## INFORMATION SUPPLIED
------------

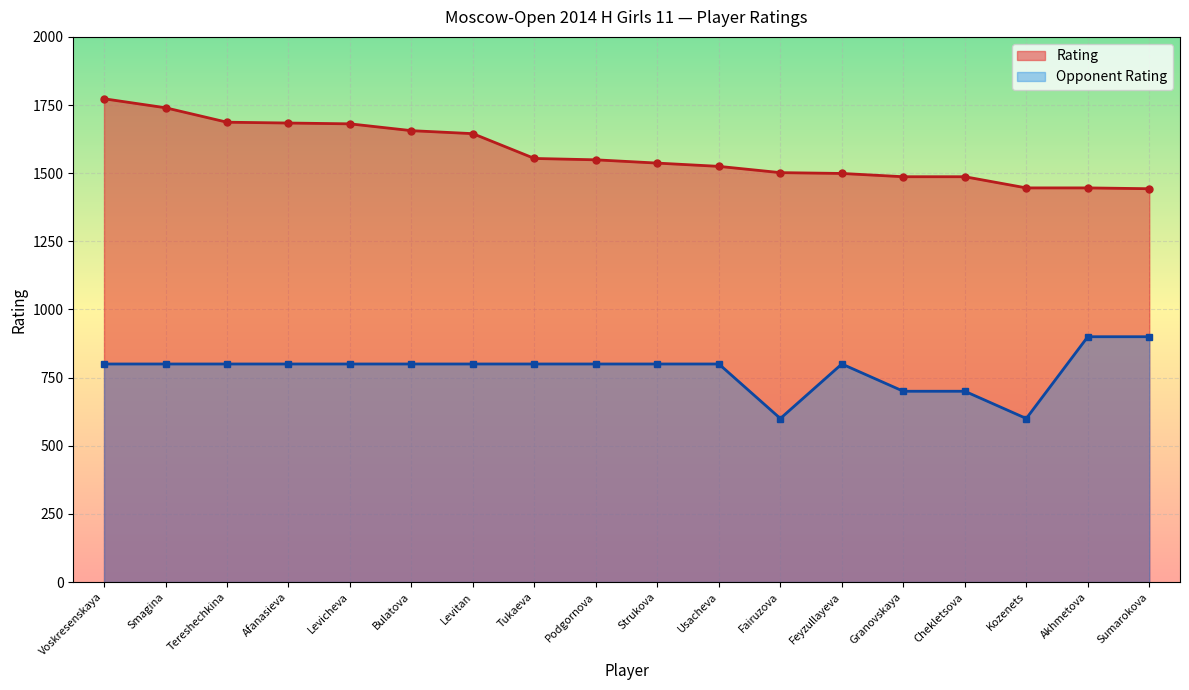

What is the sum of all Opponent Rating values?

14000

------------

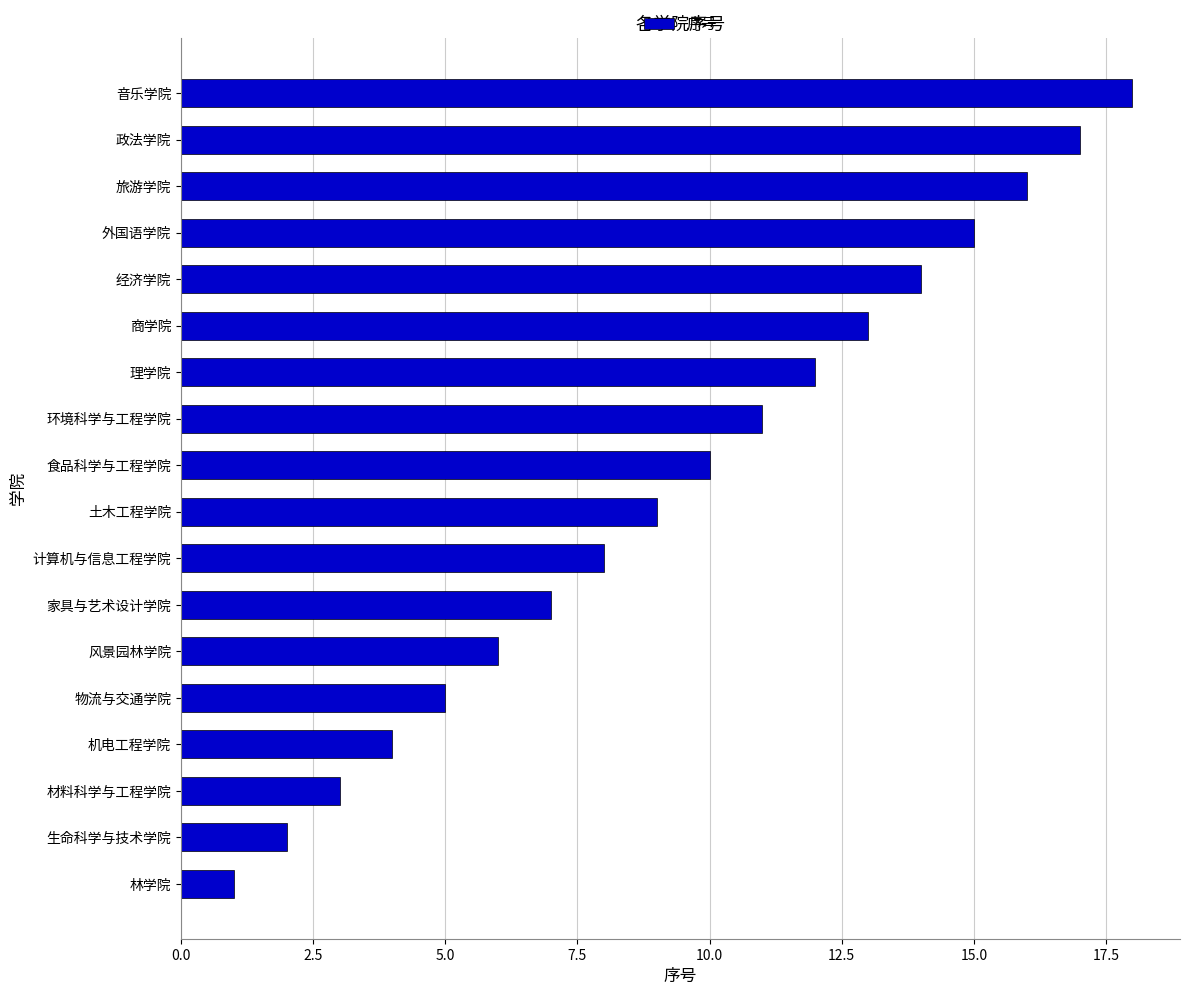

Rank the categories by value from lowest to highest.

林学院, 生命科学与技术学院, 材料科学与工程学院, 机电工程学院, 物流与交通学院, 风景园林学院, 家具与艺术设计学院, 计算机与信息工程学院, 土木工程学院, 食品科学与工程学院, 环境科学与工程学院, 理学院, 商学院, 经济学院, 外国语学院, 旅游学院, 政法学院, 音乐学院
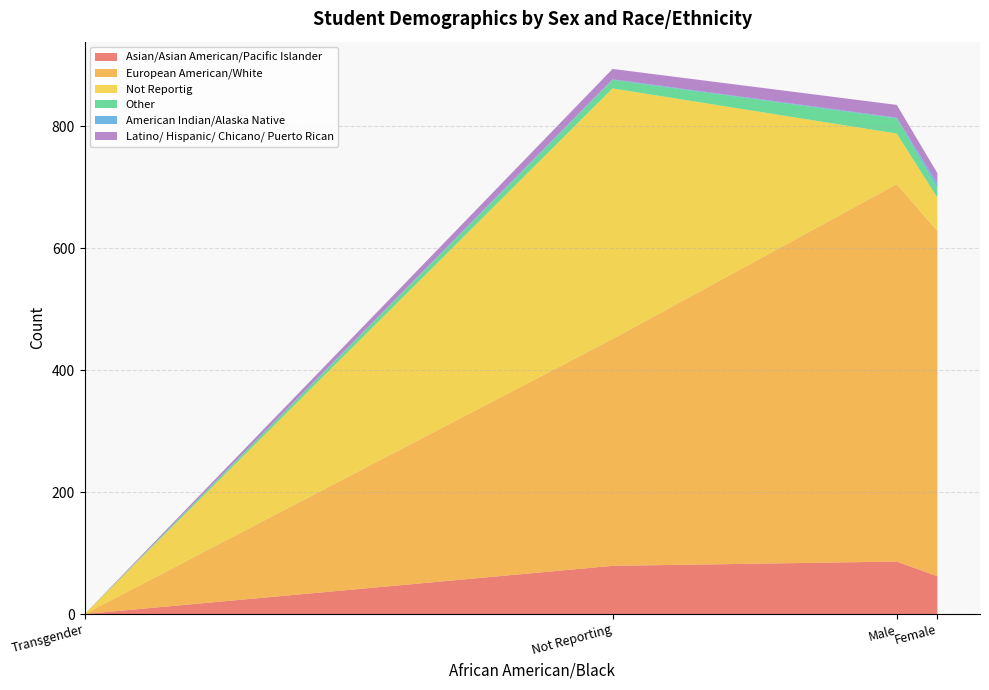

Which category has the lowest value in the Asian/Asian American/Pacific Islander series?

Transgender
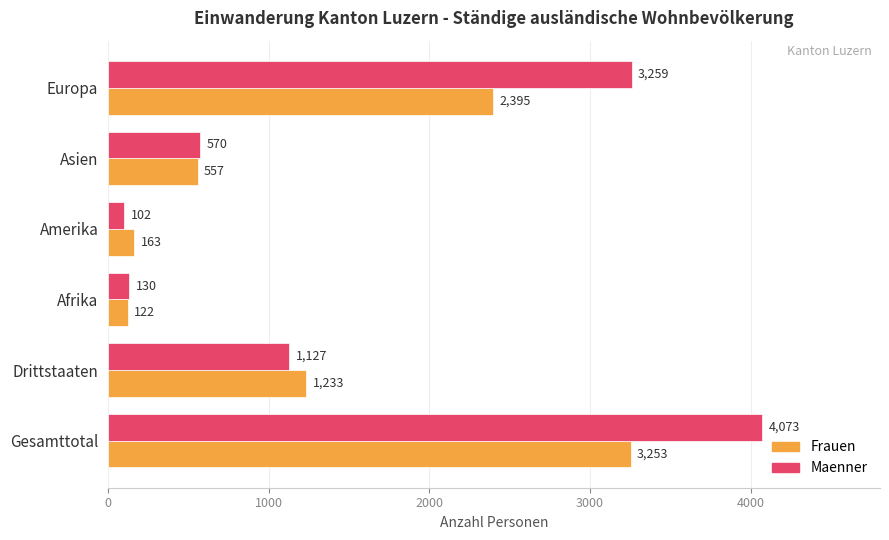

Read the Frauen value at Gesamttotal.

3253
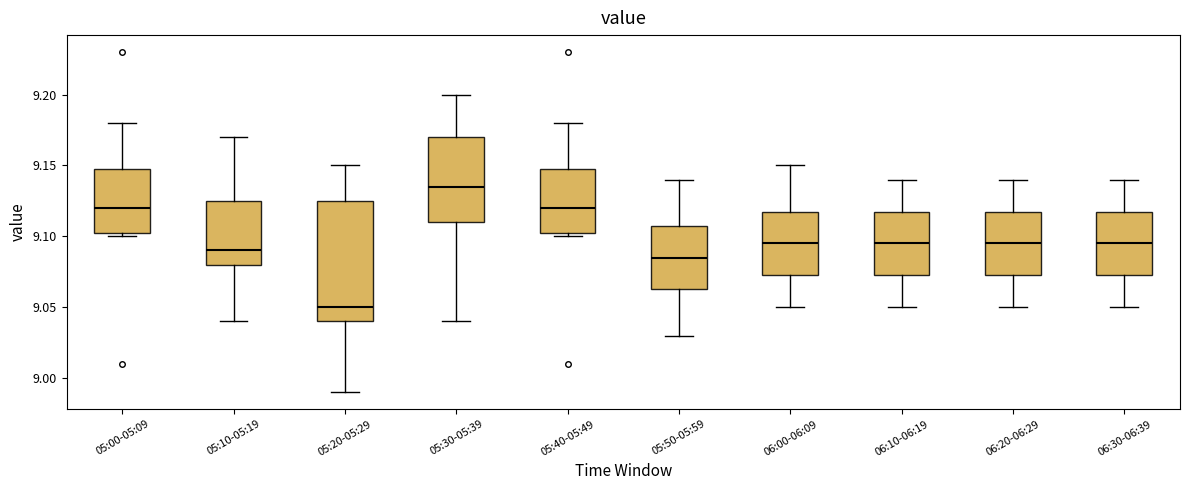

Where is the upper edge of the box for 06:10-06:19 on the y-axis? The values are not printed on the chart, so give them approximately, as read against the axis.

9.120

------------

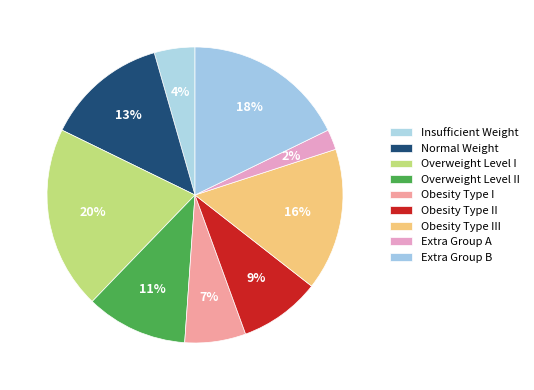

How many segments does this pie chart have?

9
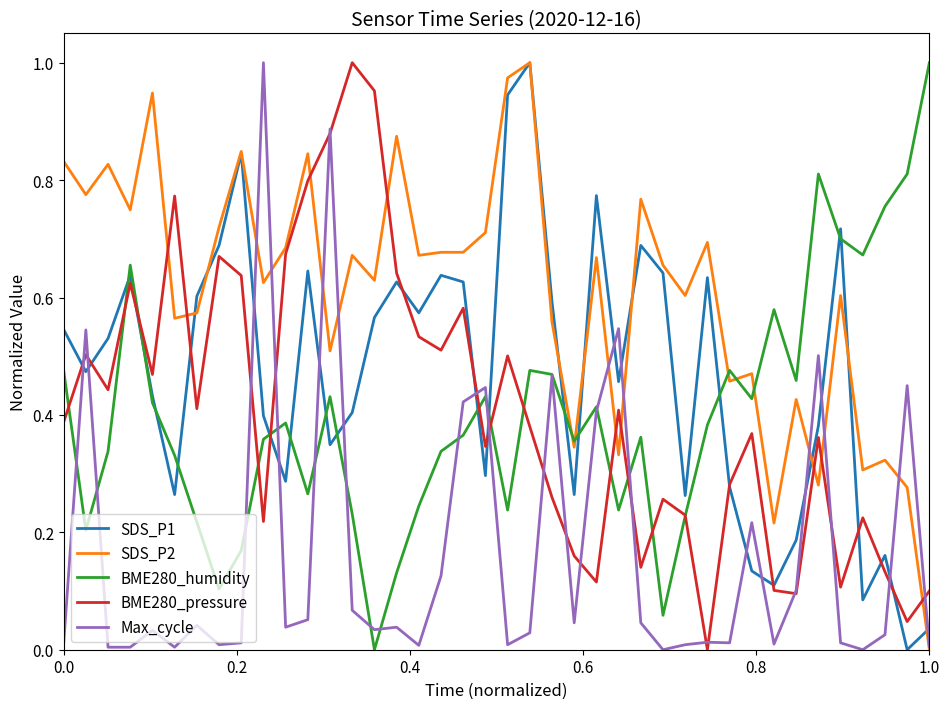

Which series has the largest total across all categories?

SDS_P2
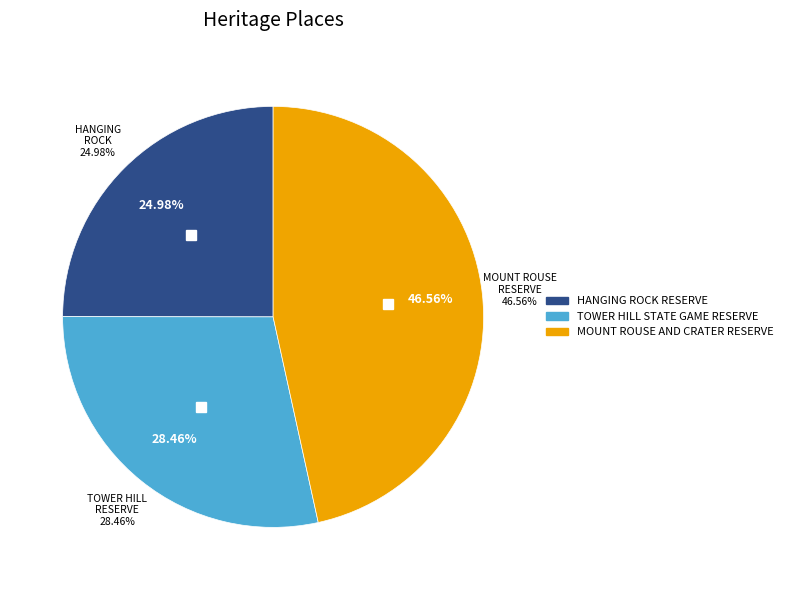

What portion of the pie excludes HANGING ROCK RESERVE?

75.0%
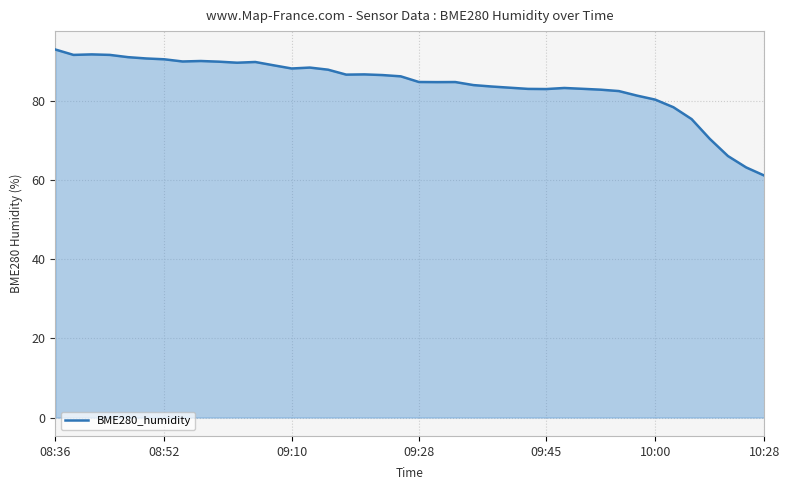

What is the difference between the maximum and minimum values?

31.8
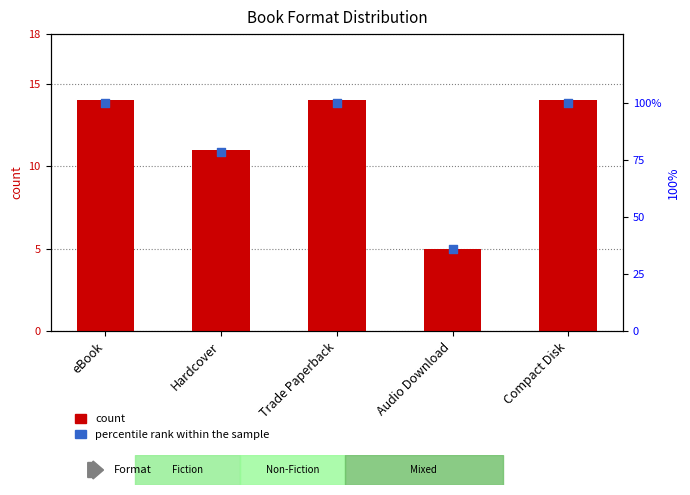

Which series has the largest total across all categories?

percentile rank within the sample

------------

## DIRECTIVE
Edit the records from the line containing "What is the difference" down to the line containing "percentile rank within the sample", both included, replacing "maximum" with "highest" and leaving everything else unchanged. Omit the pictures from your answer.

## ANSWER BOX
What is the difference between the highest and minimum values?

31.8

Which series has the largest total across all categories?

percentile rank within the sample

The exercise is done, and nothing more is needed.